If, like Diary, you’re of a certain age, you may have spent many a weekday morning watching Channel 4’s The Big Breakfast, a lighter alternative to the news on BBC or ITV. Initially presented by Chris Evans and Gaby Roslin, not to mention puppets Zig and Zag, the show was broadcast from a building formed from three lock-keepers cottages in Bow, Tower Hamlets. Now, if you want to bring back memories of a distinct period of breakfast TV, you can buy that very building.
Listed on Rightmove by BlakeStanley for £5.75m, the six-bedroom house (pictured above in its heyday) is being marketed, of course, with its place in TV history proudly advertised alongside the more practical amenities such as its half-acre garden and swimming pool. The listing has plenty of people reminiscing on social media, although not all have fond recollections. “God, that brings back unhappy memories,” tweeted Pointless host Richard Osman. Osman didn’t elaborate on what made it such a tough time to look back on, although earlier this year he tweeted: “I could tell you a few stories about the money sloshing round ‘Big Breakfast’. Very little of which went to the people working on the show.” We’ll tell BlakeStanley not to expect a viewing from him then.
British Land’s Carter follows Grigg’s Twitter lead
In 2020, if you’re a chief executive but don’t tweet, then are you really a chief executive at all? Simon Carter clearly knows what will be expected from him in terms of social media, and last week the CEO-in-waiting at British Land joined Twitter (@SimonGCarter). He has yet to tweet but has already struck the classic real estate social media look – open collar in the profile picture and a pretty landscape shot of a landmark building, in this case BL’s 100 Liverpool Street.
Carter may well turn to outgoing BL boss Chris Grigg, a prolific tweeter, for tips, so Diary trawled back to see how Grigg introduced himself when he joined the platform in late 2017 and found this: “British Land has been tweeting news and views for a few years now… I’ve decided to take the plunge as well.” Among the replies was one from consultant Antony Slumbers’ @SpaceAsAService account, encouraging Grigg to follow it (it doesn’t look like he did).
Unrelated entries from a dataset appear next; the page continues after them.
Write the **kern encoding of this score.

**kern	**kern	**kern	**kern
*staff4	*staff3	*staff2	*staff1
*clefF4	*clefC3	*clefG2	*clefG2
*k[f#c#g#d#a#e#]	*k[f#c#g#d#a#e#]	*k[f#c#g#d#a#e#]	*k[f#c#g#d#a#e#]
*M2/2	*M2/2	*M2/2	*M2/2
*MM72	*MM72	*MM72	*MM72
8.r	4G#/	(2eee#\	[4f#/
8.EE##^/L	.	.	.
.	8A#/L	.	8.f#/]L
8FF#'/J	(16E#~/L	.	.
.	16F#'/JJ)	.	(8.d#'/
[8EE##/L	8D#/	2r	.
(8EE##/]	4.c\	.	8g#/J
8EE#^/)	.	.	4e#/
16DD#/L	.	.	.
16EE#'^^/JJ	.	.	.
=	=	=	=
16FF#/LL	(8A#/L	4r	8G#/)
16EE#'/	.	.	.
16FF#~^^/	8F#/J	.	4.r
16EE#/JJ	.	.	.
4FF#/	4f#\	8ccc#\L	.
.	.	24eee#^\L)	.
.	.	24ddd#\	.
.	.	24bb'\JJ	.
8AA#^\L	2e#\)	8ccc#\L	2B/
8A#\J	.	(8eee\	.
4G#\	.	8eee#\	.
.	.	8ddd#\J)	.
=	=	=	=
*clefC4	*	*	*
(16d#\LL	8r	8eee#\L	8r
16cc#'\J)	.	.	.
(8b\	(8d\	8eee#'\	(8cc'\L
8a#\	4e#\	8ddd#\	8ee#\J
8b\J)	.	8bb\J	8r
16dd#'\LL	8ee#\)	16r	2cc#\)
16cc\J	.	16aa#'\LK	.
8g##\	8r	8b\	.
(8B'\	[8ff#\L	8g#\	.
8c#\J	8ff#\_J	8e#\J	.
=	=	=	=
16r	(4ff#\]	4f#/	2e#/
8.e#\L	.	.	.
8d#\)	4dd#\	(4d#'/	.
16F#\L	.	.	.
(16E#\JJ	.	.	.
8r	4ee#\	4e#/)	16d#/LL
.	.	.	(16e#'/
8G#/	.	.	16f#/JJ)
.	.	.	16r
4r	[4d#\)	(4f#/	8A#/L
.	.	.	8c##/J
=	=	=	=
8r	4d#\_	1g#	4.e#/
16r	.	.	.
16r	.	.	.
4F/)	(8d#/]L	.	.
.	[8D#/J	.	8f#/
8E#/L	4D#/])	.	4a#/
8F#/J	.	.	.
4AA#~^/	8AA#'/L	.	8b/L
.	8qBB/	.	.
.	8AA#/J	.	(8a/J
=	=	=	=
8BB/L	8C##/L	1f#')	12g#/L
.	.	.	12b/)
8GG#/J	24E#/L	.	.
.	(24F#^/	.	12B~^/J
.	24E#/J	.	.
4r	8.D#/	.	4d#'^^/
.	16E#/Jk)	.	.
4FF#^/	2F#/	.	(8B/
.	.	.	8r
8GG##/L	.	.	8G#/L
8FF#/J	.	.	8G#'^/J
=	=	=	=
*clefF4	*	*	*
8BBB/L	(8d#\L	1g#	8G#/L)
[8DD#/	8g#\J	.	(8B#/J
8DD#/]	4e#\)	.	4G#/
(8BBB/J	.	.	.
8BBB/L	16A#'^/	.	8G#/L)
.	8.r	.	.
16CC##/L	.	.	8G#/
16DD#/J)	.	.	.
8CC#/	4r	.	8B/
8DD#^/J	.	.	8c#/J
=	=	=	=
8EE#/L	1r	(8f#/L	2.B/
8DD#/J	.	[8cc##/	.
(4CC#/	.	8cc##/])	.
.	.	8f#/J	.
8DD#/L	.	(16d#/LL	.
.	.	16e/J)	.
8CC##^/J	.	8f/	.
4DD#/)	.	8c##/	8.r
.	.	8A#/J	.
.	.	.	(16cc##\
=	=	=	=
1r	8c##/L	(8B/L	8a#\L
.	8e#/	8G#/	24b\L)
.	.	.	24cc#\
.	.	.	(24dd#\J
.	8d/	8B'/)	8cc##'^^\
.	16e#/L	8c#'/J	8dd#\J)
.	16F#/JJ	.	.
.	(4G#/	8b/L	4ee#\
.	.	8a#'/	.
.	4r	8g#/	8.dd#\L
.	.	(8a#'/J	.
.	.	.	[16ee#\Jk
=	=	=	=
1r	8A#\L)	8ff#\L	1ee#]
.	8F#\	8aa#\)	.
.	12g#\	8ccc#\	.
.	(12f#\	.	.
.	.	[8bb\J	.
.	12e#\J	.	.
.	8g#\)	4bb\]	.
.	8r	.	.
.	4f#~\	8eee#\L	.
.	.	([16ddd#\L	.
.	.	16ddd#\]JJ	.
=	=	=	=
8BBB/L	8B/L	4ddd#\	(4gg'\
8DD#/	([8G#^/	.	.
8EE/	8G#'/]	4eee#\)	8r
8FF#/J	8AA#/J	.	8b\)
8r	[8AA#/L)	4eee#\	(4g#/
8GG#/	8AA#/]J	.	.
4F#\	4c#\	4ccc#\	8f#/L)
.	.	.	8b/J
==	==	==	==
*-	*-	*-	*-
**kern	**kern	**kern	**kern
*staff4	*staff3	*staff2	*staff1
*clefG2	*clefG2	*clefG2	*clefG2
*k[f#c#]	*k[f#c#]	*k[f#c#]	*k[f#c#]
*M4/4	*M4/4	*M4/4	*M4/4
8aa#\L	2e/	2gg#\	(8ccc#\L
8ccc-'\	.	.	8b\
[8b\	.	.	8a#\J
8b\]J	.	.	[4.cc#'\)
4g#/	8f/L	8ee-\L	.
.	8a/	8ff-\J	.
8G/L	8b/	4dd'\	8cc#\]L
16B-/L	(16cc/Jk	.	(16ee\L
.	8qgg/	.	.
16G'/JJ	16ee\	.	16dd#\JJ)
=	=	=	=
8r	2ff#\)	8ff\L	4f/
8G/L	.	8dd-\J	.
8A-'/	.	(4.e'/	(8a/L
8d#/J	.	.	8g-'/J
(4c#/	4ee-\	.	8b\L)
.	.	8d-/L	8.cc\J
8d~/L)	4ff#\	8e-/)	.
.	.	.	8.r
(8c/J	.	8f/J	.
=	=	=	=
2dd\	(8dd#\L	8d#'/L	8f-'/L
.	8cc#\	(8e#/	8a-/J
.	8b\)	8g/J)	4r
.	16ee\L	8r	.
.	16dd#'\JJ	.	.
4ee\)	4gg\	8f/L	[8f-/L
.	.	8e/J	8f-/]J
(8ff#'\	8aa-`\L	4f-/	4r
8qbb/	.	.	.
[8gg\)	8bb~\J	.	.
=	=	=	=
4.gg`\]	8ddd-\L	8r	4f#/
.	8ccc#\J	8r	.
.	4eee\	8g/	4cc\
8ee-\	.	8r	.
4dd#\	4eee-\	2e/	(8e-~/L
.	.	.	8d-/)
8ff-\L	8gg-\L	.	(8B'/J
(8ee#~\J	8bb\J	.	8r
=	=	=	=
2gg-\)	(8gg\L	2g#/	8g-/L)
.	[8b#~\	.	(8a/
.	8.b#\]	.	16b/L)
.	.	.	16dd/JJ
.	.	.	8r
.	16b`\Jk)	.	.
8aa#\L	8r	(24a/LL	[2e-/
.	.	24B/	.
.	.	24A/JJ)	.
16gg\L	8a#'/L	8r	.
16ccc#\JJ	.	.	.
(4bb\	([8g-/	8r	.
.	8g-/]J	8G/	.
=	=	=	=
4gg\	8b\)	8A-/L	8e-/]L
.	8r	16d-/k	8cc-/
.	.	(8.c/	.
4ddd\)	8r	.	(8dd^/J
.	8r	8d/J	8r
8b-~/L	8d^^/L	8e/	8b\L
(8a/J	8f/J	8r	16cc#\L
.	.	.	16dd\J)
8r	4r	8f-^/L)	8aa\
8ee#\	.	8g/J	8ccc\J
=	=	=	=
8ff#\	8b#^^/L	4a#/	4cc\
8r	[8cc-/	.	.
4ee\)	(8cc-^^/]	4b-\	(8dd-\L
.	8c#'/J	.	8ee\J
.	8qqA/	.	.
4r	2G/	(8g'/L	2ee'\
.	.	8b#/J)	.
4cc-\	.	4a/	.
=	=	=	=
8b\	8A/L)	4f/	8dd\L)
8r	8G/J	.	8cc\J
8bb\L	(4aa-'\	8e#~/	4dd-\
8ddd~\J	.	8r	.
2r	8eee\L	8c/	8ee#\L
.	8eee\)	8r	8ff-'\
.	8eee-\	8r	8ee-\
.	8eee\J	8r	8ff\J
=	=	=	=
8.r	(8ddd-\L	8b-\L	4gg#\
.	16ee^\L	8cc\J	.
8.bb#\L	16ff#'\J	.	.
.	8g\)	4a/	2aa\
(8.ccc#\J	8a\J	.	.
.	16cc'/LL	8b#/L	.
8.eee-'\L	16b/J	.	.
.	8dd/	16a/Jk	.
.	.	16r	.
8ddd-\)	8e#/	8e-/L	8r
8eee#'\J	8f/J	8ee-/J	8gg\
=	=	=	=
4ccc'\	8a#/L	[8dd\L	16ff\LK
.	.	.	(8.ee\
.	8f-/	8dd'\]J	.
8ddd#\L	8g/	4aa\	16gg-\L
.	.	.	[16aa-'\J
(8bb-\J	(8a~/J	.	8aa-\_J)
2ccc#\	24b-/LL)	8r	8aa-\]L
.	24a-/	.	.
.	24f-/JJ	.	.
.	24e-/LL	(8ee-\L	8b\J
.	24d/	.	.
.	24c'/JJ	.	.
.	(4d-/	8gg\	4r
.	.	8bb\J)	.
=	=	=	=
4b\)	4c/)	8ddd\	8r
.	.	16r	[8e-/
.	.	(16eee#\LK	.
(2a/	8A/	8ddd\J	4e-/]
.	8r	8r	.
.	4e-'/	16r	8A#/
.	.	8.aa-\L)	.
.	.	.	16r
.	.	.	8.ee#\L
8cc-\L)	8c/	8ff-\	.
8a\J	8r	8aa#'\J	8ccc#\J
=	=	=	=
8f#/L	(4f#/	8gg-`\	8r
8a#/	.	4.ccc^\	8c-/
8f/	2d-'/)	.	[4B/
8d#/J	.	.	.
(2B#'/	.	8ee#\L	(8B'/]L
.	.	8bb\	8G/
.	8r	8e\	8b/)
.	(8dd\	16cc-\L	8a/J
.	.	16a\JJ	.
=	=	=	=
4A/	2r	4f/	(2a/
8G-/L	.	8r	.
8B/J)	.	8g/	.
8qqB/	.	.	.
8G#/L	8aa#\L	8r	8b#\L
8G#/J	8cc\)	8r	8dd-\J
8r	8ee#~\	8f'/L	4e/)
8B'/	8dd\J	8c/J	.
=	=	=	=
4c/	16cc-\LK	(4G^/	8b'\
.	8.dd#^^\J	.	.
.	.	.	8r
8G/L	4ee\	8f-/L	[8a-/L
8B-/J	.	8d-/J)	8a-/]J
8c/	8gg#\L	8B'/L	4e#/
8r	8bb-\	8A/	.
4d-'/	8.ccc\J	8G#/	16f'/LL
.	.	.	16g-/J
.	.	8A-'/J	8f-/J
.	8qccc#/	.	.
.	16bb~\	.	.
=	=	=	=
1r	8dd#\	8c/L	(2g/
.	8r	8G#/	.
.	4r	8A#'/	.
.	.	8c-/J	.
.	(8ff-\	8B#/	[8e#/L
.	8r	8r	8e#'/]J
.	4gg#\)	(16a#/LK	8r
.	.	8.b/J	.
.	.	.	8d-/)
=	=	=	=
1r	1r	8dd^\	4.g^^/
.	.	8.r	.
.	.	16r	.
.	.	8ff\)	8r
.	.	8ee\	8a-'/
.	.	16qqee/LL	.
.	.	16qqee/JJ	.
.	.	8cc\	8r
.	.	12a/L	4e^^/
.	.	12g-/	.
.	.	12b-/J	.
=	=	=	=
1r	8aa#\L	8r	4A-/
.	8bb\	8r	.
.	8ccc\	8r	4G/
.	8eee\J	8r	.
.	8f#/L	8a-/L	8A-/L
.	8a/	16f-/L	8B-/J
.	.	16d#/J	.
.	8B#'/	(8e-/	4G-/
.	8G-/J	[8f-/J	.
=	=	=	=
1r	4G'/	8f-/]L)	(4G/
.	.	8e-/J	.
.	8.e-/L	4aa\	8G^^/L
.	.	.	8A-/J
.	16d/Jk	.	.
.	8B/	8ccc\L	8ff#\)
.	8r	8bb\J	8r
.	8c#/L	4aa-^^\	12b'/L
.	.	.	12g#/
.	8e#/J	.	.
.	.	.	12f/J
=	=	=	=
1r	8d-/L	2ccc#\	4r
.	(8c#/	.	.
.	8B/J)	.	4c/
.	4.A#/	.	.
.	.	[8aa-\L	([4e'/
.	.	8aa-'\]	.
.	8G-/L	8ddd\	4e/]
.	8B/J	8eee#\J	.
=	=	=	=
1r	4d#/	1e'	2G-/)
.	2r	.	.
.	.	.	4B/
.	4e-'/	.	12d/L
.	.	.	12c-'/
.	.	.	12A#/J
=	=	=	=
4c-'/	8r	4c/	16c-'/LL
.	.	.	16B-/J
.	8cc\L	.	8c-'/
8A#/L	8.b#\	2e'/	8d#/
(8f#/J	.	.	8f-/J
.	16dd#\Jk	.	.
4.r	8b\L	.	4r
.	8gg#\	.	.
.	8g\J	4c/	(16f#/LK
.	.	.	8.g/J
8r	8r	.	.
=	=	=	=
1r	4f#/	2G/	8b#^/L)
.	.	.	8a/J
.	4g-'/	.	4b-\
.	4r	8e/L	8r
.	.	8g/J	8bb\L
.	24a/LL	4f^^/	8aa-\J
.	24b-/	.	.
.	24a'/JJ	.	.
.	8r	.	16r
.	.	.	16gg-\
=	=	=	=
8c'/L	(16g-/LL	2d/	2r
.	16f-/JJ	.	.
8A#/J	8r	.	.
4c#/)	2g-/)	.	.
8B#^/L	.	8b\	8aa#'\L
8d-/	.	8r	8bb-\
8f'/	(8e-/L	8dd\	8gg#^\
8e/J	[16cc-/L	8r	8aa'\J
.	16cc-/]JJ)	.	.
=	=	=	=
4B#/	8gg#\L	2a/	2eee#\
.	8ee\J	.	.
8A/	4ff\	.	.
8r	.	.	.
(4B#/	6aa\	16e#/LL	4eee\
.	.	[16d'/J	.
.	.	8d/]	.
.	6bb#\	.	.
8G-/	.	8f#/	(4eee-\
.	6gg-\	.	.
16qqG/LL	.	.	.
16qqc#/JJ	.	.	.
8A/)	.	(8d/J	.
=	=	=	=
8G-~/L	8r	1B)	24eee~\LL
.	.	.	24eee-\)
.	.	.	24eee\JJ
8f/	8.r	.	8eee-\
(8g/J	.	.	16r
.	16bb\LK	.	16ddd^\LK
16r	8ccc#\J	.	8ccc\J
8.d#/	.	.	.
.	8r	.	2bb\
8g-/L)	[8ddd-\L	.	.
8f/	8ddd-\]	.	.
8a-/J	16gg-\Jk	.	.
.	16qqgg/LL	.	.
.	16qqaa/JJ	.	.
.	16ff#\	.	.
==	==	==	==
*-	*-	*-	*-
That’s rule number one of real estate Twitter – Slumbers is never more than a re-tweet away.
It’s all about me
Some dealmakers really do seem to want to hog the limelight when it comes to promoting their transactions. On the one hand we have a statement from housebuilder Inland Homes on 1 October, in which it said it had sold its Centre Square build-to-rent development in High Wycombe to a “well-established” – and unnamed – real estate investment manager for £31.5m, as well as offloading its Buckingham House scheme to another unnamed BTR fund for £21.3m.
Just days later lands a press release from PGIM Real Estate, a – how shall we put this – well-established real estate investment manager, in which it said it had bought Centre Square from an undisclosed buyer and for an undisclosed sum. Days after that, BTR brand Kooky confirmed it had bought Buckingham House in its own press release.
Do the various parties of these deals not co-ordinate on these matters? Well, behind closed doors of course they do, and Diary understands the disjointed announcements are a result of which parties could be mentioned alongside the price tag. But given how much genuine hunting for hidden information journalists must do, it’s strange that in seemingly simple deals like this, it takes so much back and forth to get everyone on the same page.
A classic view on the office
As the debate over the future of the office grows, the language used to discuss it has become more and more predictable. By far the most groan-inducing cliché is the Mark Twain-inspired claim that “reports of the death of the office have been greatly exaggerated” (Twain’s original one-liner was in response to an incorrectly published obituary). So a shout out to Addleshaw Goddard real estate partner Lee Sheldon, whose LinkedIn article this week, “Long live London, long live the office!”, makes an admirable attempt at shaking up the frames of reference.
It’s succinct at just a little over 300 words, but within that space Sheldon manages to paint a picture of the working-from-home trend as “taking lessons from Usain Bolt” and now “firing on all cylinders”, as well as suggesting that Greek philosopher Aristotle could almost have coined his phrase “The whole is greater than the sum of its parts” to describe the benefits of a modern office. Oh, and he drops in the etymology of the word office – it’s from the Latin officium, meaning performance of a task. Diary didn’t know that, but does now, so thanks Sheldon. And not a Twain quote in sight.